Grouped Questions: 9778
Q
Asked by Afzal Khan
(Manchester, Gorton)
Asked on: 27 January 2020
Home Office
Immigration: EU Nationals
Commons
To ask the Secretary of State for the Home Department, what security mechanisms are in place to ensure data belonging to an individual granted settled or pre-settled status and stored by her Department under the EU Settlement Scheme cannot be (a) tampered with, (b) stolen and (c) accessed without the individual’s consent.
A
Answered by: Brandon Lewis
Answered on: 04 February 2020

The Home Office takes the security and integrity of all our data extremely seriously. Our staff are security cleared, and controls applied to data such that only those who have a valid business need to access data can do so.

Security audits are performed to ensure controls and processes are followed, and The Home Office monitors systems for abuse and misuse.

We engage independent third parties, accredited by the National Cyber Security Centre, to perform tests upon our networks and systems, to test cybersecurity controls.

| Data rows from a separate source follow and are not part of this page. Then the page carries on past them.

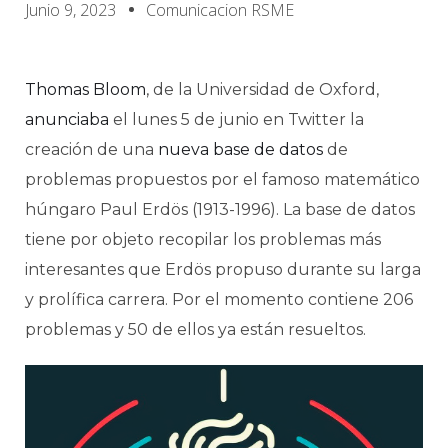
Junio 9, 2023
Comunicacion RSME
Thomas Bloom
, de la Universidad de Oxford,
anunciaba
el lunes 5 de junio en Twitter la
creación de una
nueva base de datos
de
problemas propuestos por el famoso matemático
húngaro Paul Erdös (1913-1996). La base de datos
tiene por objeto recopilar los problemas más
interesantes que Erdös propuso durante su larga
y prolífica carrera. Por el momento contiene 206
problemas y 50 de ellos ya están resueltos.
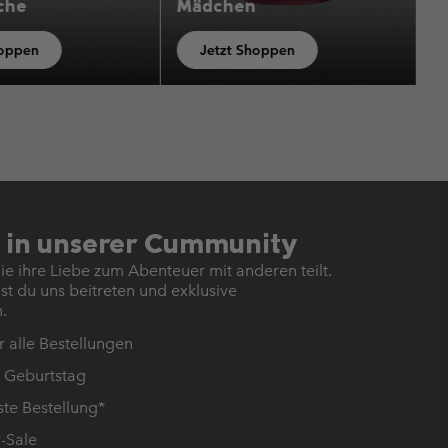
hen
Jugendliche
t Shoppen
Jetzt Shoppen
 in unserer Cummunity
e ihre Liebe zum Abenteuer mit anderen teilt.
st du uns beitreten und exklusive
.
 alle Bestellungen
 Geburtstag
ste Bestellung*
-Sale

The online service for those granted under the EU Settlement Scheme allows an individual to share their immigration status with an employer or third party, and in keeping with GDPR legislation, this process is initiated by the individual with their consent.

Q
Asked by Afzal Khan
(Manchester, Gorton)
Asked on: 27 January 2020
Home Office
Immigration: EEA Nationals
Commons
To ask the Secretary of State for the Home Department, for what reasons applications by third country dependents of EEA nationals to the EU Settlement Scheme frequently take longer to process than applications by EEA nationals.
A
Answered by: Brandon Lewis
Answered on: 04 February 2020

Our aim is to process all applications to the EU Settlement Scheme as expeditiously as possible. Complete applications are usually processed in around five working days. More information about processing times for applications under the scheme is available here: https://www.gov.uk/government/publications/eu-settlement-scheme-application-processing-times/eu-settlement-scheme-pilot-current-expected-processing-times-for-applications.

Where a non-EEA national is applying as the family member of an EEA citizen and does not already hold a permanent residence document, they must provide evidence of the family relationship for the relevant period, and in some cases, evidence of their dependency on the EEA citizen during the relevant period. The non-EEA national applicant will also need to provide proof of the identity and nationality of the EEA citizen and evidence of that person’s residence or status in the UK. Such cases can therefore be more complex and take longer for caseworkers to process.